• Question: What is the most exciting part of your job?

    Asked by rebeccacarey to Andrew, Daniel, Hayley, Natalia, Peta on 17 Nov 2011. This question was also asked by aimeej, metemercan2011, missmagic, hippiebadmancoldplaycharlenesoriaadele.
    • Photo: Hayley Smith

      Hayley Smith answered on 15 Nov 2011:


      I work on a particle accelerator – this is generally pretty exciting! But I would say it’s at its most exciting when I actually get to work on operational shifts. We get to sit in a control room just like Homer Simpson. There’s loads of screens and loads of buttons, including the mandatory big red button! When the particle beam is all set up nicely we get some really good signals back from the beam and that is really good. If things aren’t working so well signals flash and there are alarms and beeping – that’s pretty exciting too, it reminds you how important it is to restore beam as quickly as possible!
      So yeh, working in the main control room, making protons go at 84% speed of light and affecting the beam by pressing buttons is pretty exciting!
      There’s not as many donuts as in Homer Simpsons workplace though. We tend to go more for pot noodles, especially on long shifts!
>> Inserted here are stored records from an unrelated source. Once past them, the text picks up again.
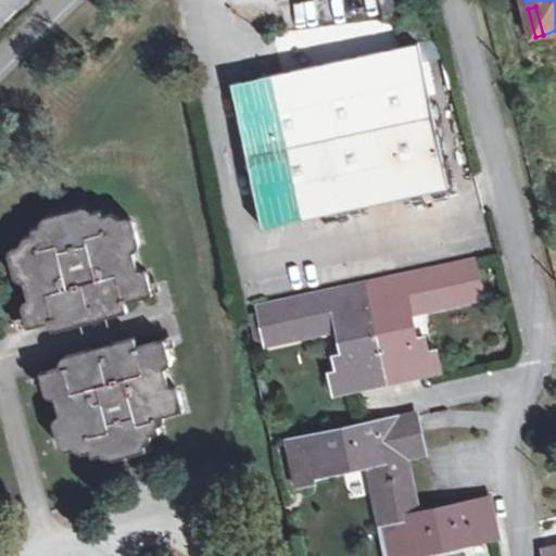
[(366,57),(396,202),(450,189),(419,45),(366,57)]
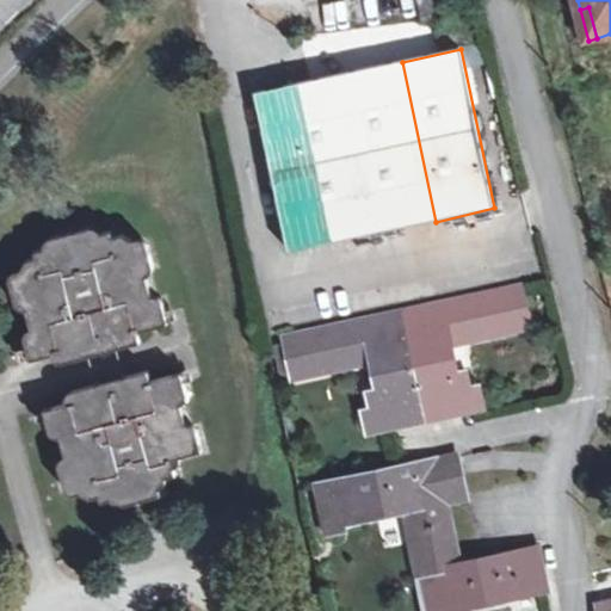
[(436,222),(402,62),(251,94),(284,254),(436,222)]
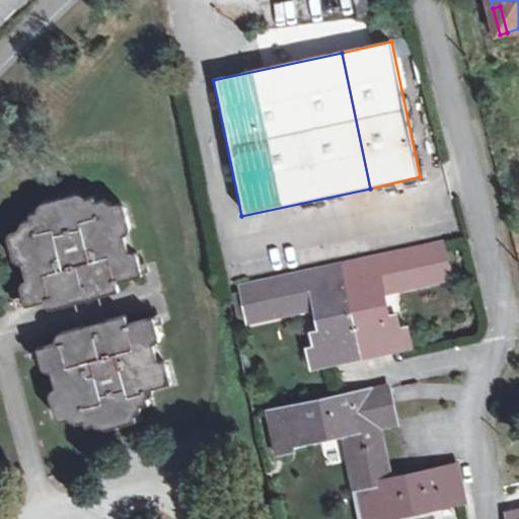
[(78,300),(102,294),(120,289),(118,281),(144,273),(139,256),(133,258),(124,227),(130,225),(125,207),(114,210),(112,204),(103,199),(94,202),(93,196),(77,201),(75,194),(43,203),(45,210),(29,215),(30,219),(23,221),(18,231),(20,237),(9,240),(14,256),(21,254),(28,286),(22,288),(27,305),(53,298),(56,307),(78,300)]
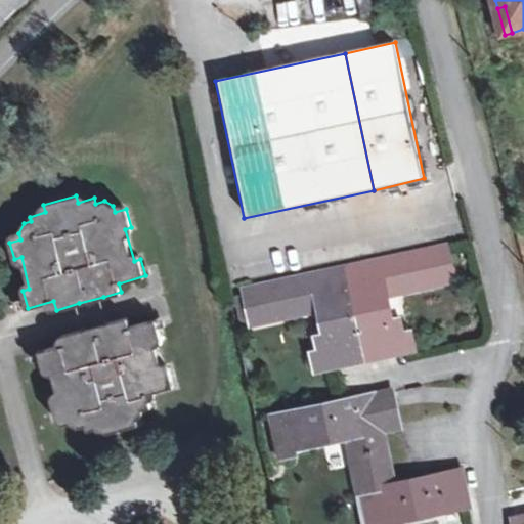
[(380,350),(406,345),(404,334),(401,321),(392,323),(386,296),(454,281),(447,249),(249,292),(256,324),(322,310),(329,338),(318,340),(320,351),(323,362),(349,357),(351,364),(382,358),(380,350)]
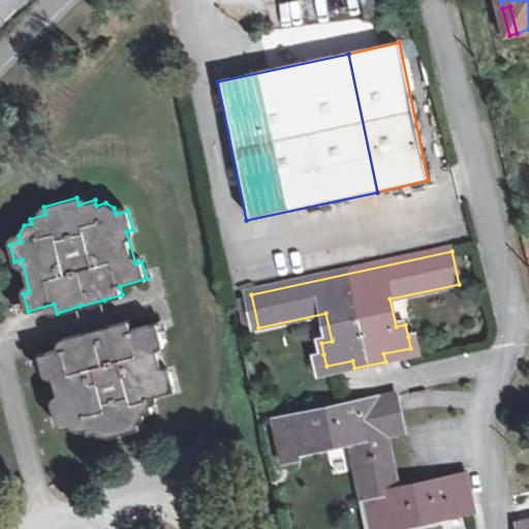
[(104,300),(80,306),(87,331),(112,324),(104,300)]
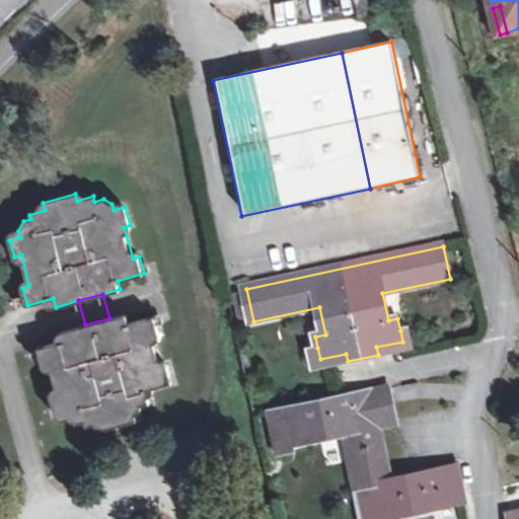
[(127,313),(109,318),(85,324),(63,331),(65,340),(40,348),(44,365),(52,363),(60,395),(54,397),(58,415),(69,411),(72,417),(79,422),(87,420),(89,425),(105,421),(107,428),(140,419),(136,405),(152,401),(147,388),(175,381),(170,364),(163,365),(154,334),(160,331),(155,315),(129,322),(127,313)]
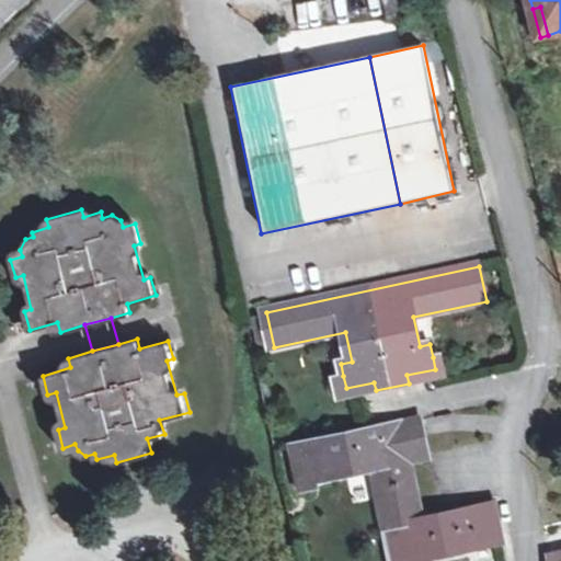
[(407,375),(409,384),(445,375),(442,356),(433,357),(435,369),(407,375)]
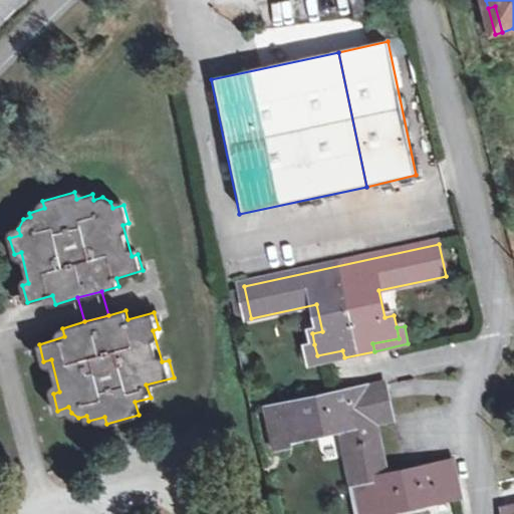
[(317,355),(314,344),(307,346),(311,365),(344,357),(342,350),(317,355)]
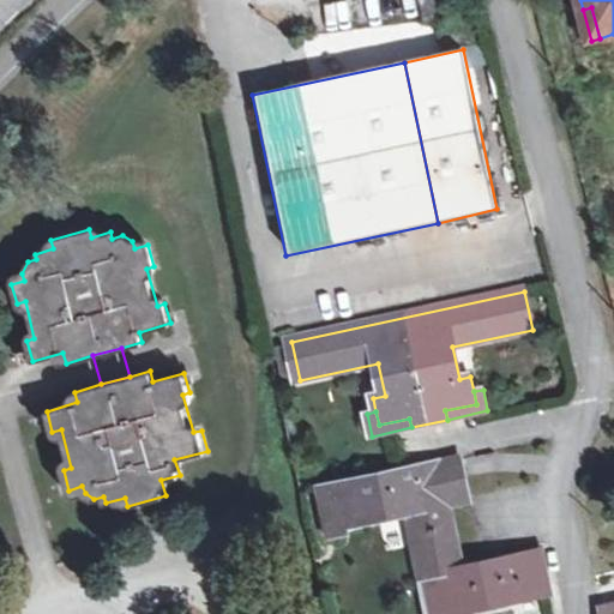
[(445,486),(465,482),(461,461),(324,492),(331,529),(409,512),(429,613),(471,613),(471,609),(551,593),(541,554),(463,571),(449,504),(445,486)]
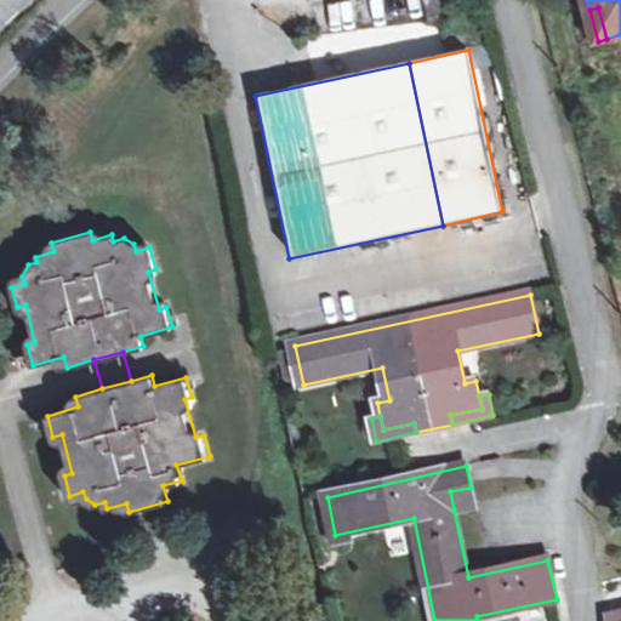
[(450,491),(454,510),(474,505),(471,488),(450,491)]
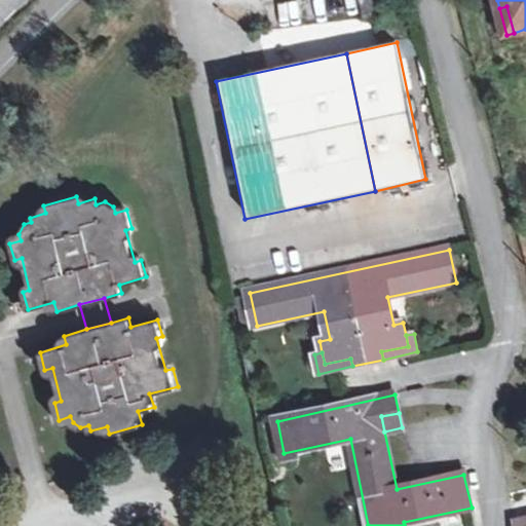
All buildings are outlined.
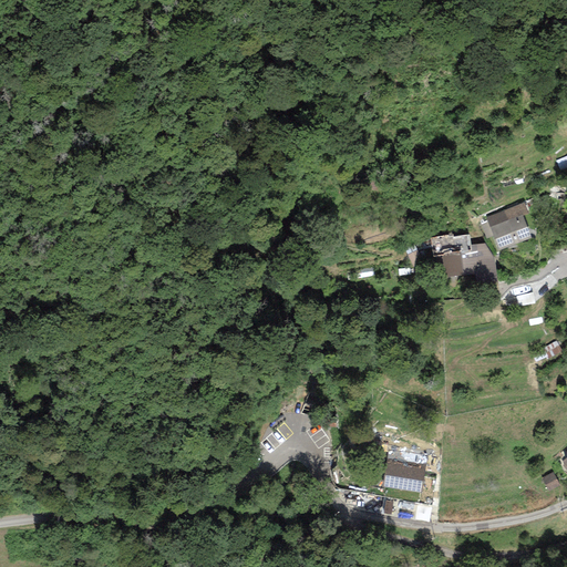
[(524,203),(486,216),(488,223),(481,225),(486,239),(494,237),(498,250),(532,239),(523,216),(528,214),(524,203)]
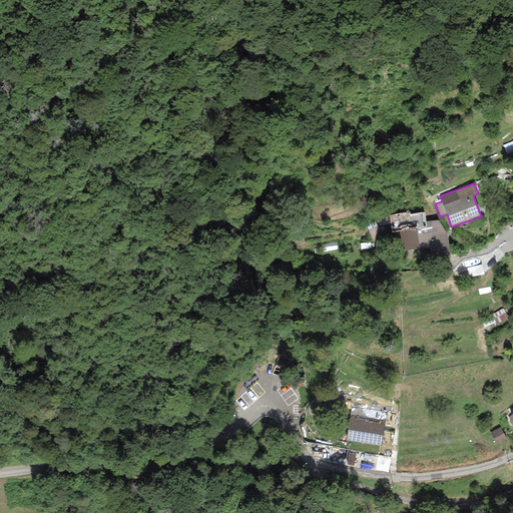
[(409,212),(390,214),(392,232),(401,231),(403,251),(420,249),(420,257),(450,253),(446,219),(426,222),(425,212),(410,214),(409,212)]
    • Photo: Daniel Scully

      Daniel Scully answered on 16 Nov 2011:


      The most exciting part of the job comes when you’ve been working on a measurement, checked all the possible errors, checked all your calculations are correct and then out comes something people may never have seen before!

    • Photo: Peta Foster

      Peta Foster answered on 16 Nov 2011:


      The most exciting part of my job is when i realise that i am part of something that has never been down before anywhere and we few scientists (at about 2am most likely) are the first people to ever see it. 😀

    • Photo: Andrew Cairns

      Andrew Cairns answered on 17 Nov 2011:


      Although I am feeling incredibly exhausted right now, we are doing an experiment at 3:44am CET that should produce a paper: we’re getting better results than anyone else has done before and it should (SHOULD) break the world record we set last April.

      THAT is why we do it, getting to use really cool pieces of equipement to discover new things, things that no one has seen before.

      And yes, it is a universal thing that scientists do the most exciting stuff in the middle of the night! Any idea why that is Peta??